Dear Professor Poor: I’m getting married in October but just want a small wedding. Is there a tactful way to announce this and avoid annoyance by those not invited? Fiona, Dundee.

I’m sorry, but only trash are wed in the autumn months. I apologise for the language but there it is – trash. The men have work enough to do at harvest time with ploughing and the attention to crops. Weddings and so forth just add an unwarranted distraction and also alienate those workers who have failed to mate – leading to disaster amongst the furrows.

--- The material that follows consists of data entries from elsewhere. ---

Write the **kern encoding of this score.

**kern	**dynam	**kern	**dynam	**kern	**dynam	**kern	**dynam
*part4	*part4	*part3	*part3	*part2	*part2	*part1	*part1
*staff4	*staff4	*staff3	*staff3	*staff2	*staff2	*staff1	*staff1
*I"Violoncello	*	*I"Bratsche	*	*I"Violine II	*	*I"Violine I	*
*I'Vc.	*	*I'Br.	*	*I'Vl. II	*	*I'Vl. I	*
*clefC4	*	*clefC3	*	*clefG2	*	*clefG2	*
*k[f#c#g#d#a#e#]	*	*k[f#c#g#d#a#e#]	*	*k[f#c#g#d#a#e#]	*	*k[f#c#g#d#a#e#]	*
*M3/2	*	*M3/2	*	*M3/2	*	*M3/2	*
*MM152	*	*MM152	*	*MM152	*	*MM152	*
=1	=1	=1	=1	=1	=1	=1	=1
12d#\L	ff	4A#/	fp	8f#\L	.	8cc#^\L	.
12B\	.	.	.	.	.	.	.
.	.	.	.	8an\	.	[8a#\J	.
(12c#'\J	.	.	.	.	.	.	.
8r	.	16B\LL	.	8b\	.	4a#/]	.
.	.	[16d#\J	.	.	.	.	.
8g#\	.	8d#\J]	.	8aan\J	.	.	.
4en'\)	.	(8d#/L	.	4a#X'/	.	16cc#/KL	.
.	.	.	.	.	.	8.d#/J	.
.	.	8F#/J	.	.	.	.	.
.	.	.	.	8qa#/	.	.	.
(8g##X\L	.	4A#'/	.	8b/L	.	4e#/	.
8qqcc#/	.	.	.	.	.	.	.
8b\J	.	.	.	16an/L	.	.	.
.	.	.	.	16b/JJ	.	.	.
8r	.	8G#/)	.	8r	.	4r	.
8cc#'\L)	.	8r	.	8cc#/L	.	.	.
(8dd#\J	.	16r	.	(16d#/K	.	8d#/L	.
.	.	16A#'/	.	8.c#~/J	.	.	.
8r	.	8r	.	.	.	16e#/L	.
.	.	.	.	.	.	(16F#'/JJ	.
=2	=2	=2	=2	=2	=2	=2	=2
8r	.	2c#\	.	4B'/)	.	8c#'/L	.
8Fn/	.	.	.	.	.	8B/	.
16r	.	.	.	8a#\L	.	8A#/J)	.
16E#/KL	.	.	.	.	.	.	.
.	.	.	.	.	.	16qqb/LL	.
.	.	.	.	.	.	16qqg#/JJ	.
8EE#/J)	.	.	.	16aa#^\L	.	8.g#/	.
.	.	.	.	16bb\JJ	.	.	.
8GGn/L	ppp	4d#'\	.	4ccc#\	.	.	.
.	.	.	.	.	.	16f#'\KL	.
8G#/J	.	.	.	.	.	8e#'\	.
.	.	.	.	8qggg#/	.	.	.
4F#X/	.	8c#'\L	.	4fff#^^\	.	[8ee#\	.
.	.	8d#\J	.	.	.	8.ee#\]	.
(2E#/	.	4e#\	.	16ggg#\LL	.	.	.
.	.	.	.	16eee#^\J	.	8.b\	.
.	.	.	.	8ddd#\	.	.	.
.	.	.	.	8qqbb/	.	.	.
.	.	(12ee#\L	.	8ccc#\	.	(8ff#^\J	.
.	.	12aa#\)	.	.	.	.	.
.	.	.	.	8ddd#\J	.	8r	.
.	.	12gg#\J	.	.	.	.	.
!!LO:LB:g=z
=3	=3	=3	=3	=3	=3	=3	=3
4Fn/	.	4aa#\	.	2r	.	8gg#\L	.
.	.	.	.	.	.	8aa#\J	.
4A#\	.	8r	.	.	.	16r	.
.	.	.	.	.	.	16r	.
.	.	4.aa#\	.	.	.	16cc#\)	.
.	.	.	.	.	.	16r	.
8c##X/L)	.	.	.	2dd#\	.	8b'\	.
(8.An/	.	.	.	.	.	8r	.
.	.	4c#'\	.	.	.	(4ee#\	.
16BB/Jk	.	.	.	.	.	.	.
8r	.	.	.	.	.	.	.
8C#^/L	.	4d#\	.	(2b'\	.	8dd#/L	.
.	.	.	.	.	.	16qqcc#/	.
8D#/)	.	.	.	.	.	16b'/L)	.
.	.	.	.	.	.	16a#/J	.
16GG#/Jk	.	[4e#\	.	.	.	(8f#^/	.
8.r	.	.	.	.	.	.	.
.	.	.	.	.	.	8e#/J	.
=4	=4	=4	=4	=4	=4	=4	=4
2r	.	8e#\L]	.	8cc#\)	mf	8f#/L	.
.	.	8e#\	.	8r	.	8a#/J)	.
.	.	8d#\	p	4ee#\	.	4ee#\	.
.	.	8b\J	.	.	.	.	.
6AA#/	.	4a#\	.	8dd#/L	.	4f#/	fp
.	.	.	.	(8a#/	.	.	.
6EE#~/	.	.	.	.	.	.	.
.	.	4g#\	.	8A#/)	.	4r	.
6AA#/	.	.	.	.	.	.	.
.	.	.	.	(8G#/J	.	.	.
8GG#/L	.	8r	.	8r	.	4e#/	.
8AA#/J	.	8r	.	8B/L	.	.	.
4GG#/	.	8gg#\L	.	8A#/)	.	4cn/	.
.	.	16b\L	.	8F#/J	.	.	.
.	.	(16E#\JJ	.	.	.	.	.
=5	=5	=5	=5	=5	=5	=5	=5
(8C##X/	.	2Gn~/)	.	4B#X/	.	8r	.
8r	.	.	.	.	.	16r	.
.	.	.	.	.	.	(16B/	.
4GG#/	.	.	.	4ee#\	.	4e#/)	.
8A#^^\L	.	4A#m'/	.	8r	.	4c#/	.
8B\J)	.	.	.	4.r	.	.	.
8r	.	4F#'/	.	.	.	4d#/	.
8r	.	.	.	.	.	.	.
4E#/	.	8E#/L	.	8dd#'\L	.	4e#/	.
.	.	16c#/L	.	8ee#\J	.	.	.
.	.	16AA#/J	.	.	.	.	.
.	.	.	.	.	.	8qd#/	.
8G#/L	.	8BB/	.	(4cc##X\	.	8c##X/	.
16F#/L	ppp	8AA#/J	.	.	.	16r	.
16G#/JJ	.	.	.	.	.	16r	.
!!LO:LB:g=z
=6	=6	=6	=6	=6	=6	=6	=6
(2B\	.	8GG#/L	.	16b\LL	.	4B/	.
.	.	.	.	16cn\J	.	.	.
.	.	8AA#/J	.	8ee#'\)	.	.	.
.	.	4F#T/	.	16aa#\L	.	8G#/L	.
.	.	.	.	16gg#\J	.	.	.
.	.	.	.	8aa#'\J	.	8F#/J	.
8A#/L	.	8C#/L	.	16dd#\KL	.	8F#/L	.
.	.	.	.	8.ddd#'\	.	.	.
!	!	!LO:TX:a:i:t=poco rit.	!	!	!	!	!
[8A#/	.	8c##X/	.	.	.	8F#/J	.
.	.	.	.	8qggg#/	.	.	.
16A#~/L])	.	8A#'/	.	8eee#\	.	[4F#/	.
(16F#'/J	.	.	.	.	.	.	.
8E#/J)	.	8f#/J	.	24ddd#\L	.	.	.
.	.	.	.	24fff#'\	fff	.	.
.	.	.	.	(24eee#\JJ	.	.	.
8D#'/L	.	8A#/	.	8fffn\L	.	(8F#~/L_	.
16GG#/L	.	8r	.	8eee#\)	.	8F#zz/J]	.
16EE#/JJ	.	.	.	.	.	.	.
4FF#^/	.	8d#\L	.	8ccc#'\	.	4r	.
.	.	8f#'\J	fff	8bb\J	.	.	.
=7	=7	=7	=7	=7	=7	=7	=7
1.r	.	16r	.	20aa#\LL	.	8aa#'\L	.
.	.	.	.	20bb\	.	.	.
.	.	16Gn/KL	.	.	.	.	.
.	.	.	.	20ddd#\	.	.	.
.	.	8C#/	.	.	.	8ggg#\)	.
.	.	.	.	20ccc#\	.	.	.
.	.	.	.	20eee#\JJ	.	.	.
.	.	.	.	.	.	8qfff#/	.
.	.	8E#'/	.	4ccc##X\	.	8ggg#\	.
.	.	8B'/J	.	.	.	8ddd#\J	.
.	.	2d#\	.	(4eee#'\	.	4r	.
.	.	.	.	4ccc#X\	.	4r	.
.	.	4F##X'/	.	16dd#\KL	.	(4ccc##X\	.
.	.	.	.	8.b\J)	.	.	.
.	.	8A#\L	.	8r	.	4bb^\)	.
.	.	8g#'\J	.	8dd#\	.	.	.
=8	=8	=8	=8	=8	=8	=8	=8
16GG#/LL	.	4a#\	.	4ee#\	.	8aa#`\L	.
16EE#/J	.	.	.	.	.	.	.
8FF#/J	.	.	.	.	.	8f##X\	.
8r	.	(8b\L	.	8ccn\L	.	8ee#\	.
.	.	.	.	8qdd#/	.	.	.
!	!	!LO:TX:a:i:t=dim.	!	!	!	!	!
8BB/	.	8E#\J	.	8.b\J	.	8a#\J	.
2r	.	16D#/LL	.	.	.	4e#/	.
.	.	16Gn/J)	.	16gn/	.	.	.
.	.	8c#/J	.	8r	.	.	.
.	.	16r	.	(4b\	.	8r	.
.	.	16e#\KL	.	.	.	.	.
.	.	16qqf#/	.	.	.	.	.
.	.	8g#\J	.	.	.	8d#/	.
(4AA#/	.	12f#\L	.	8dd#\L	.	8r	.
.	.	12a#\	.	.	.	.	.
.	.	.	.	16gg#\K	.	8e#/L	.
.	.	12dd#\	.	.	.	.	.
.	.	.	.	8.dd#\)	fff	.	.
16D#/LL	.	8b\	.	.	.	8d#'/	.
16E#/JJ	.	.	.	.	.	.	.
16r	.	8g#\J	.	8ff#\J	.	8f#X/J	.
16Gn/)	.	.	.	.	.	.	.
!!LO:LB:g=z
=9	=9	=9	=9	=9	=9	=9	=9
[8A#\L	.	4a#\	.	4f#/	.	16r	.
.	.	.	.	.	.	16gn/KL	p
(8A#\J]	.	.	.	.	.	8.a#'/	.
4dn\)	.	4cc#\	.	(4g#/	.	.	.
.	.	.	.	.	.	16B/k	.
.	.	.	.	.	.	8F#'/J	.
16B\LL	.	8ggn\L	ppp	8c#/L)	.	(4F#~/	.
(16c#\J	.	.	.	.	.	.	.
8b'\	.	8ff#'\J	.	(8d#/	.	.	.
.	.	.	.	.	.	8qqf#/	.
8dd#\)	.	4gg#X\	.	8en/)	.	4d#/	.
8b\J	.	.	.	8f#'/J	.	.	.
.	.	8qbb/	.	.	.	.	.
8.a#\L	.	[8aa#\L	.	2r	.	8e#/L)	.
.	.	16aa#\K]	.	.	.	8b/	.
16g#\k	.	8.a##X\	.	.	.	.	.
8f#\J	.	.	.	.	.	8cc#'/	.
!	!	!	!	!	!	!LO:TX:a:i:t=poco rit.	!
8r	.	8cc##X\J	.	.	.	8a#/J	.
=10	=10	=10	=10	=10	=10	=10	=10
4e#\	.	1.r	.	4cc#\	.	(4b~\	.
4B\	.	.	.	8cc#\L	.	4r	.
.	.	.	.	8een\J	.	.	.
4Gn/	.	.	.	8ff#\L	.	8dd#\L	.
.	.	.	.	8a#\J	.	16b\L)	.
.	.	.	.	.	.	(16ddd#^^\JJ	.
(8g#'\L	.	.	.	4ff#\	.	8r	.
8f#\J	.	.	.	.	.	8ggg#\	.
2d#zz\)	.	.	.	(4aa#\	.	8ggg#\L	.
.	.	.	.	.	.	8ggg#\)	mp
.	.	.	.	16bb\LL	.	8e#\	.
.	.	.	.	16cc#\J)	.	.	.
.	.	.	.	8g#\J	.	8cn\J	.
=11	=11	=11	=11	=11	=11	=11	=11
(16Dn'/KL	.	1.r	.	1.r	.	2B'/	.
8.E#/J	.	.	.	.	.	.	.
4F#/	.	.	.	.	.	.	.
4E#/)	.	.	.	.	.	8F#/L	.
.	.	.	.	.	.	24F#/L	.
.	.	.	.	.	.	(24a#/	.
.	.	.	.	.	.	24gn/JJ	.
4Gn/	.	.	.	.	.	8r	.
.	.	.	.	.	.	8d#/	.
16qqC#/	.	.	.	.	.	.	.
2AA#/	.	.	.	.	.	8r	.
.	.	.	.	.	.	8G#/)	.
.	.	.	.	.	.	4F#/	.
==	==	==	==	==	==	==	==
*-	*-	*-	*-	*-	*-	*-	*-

Crows and vermin will soon litter the fields and the Harvest Festival will be less than festive indeed. Why not wait until the winter when spirits need reviving or in the spring when Christ was risen? No, your pointless and gormless behaviour has all the hallmarks of a harlot. Be gone.

Dear Professor Poor: I’ve noticed my memory is failing me more and more these days – I’m clumsier and often forget the most obvious things, even the names of my children. Should I worry? Henry, Bloxwich.

Do you have any pets or other animals that you could pass the blame onto? It sounds cruel, but they probably wouldn’t be aware that they’re being punished for your indiscretions. I used a parrot belonging to the first Mrs Professor Poor as a plausible alibi in a frivolous fraud and hotwiring case brought against me by a major county council and would have had a successful acquittal if the damn thing hadn’t started talking.

Dear Professor Poor: my boyfriend wants to take our relationship to the next level, but I’m not sure I’m ready – any advice? Trudi, Harlow.

The first Mrs Professor Poor favoured a technique known as ‘The Gondolier’, I won’t trouble you with a description but rest assured the results were harrowing.

[Professor Poor is the currently visiting professor of architecture (coving, pelmets and cornices) at the University of Trent.]